• [Items from a data source]:
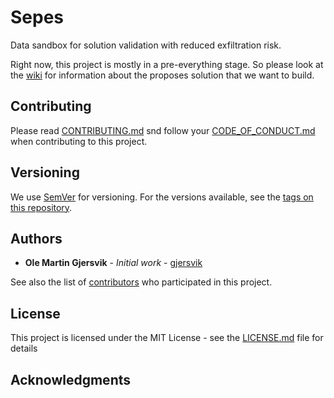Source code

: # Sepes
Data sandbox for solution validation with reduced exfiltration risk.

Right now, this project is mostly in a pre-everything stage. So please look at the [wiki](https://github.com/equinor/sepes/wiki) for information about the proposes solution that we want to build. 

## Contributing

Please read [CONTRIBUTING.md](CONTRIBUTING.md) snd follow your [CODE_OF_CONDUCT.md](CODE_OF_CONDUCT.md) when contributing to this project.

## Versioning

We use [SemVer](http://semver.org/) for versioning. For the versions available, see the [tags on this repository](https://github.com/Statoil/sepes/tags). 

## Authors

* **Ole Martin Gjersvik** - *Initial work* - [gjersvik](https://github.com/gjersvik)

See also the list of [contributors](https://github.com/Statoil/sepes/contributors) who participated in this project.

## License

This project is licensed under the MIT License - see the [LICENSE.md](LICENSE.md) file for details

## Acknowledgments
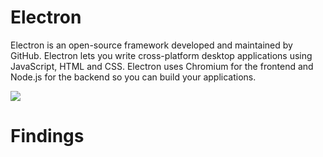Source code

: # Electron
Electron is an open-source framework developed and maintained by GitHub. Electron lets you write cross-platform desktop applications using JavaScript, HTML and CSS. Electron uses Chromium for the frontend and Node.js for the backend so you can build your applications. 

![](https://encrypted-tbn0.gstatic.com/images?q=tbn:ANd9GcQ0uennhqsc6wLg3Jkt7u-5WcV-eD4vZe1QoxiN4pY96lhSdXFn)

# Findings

• [Try it]:
Supply only the number of lines above in which "solution" occurs.

• [Task output]:
2